Selected passage »

■ ■ ■ ■ ■ ■ ■

I would like to re-table my proposal from many moons ago to allow
pattern-matching operations to use indexes under any locale.
The idea is that since pattern matching works on a character-by-character
basis, we also need to interact with the index using operators that do a
comparison strictly on a character-by-character basis. So we define a
separate set of comparison operators and operator classes for each
character type (text, varchar, bpchar, name), teach the optimizer to use
it for suitably anchored pattern-matching operations, and tell users to
create indexes using that special operator class if they want pattern
matching to use indexes.
Here are a couple of details to discuss:
I named the operators #<#, #>=#, etc. If someone can think of better
names, let me know.
Since character-by-character comparison is essentially binary comparison,
I named the operator classes, text_binary_ops, etc. Another idea is to
name them text_like_ops or text_pattern_ops or whatever, so that if some
change in the pattern matching operations would later force us to alter
the behavior of the operators away from being strictly memcmp(), we would
be free to change them.

■ ■ ■ ■ ■ ■ ■

Data items:
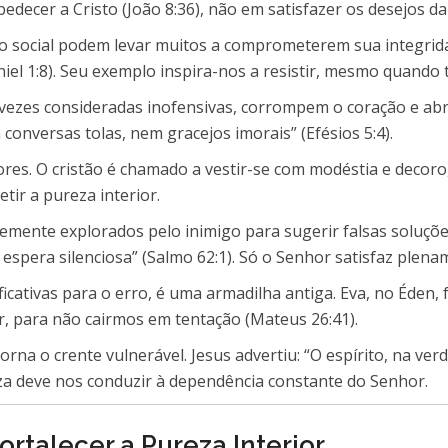
decer a Cristo (João 8:36), não em satisfazer os desejos da 
ão social podem levar muitos a comprometerem sua integrid
iel 1:8). Seu exemplo inspira-nos a resistir, mesmo quando
 vezes consideradas inofensivas, corrompem o coração e a
conversas tolas, nem gracejos imorais” (Efésios 5:4).
res. O cristão é chamado a vestir-se com modéstia e decor
etir a pureza interior.
emente explorados pelo inimigo para sugerir falsas soluções
espera silenciosa” (Salmo 62:1). Só o Senhor satisfaz plena
ficativas para o erro, é uma armadilha antiga. Eva, no Éden,
ar, para não cairmos em tentação (Mateus 26:41).
 torna o crente vulnerável. Jesus advertiu: “O espírito, na ve
eza deve nos conduzir à dependência constante do Senhor.
Fortalecer a Pureza Interior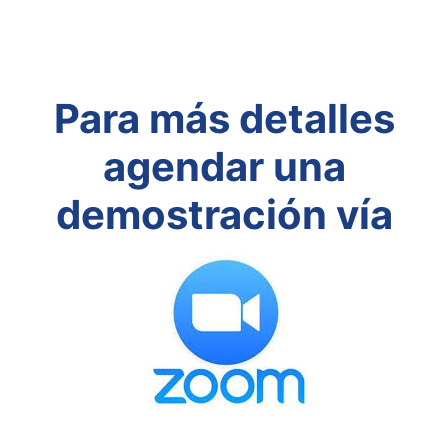
Para más detalles
agendar una
demostración vía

■ ■ ■ ■ ■ ■ ■

Required actions »
a – Render this sentence from the index proposal in Spanish: "If someone can think of better names, let me know."
b – Reproduce everything in the index proposal from "The idea is" down to "to use indexes.".
c – In the index proposal, what name was chosen for the operator class for the text type?
Work from the index proposal alone; the items play no part.

Responses »
a – Si a alguien se le ocurren mejores nombres, que me lo diga.

b –
The idea is that since pattern matching works on a character-by-character
basis, we also need to interact with the index using operators that do a
comparison strictly on a character-by-character basis. So we define a
separate set of comparison operators and operator classes for each
character type (text, varchar, bpchar, name), teach the optimizer to use
it for suitably anchored pattern-matching operations, and tell users to
create indexes using that special operator class if they want pattern
matching to use indexes.

c – text_binary_ops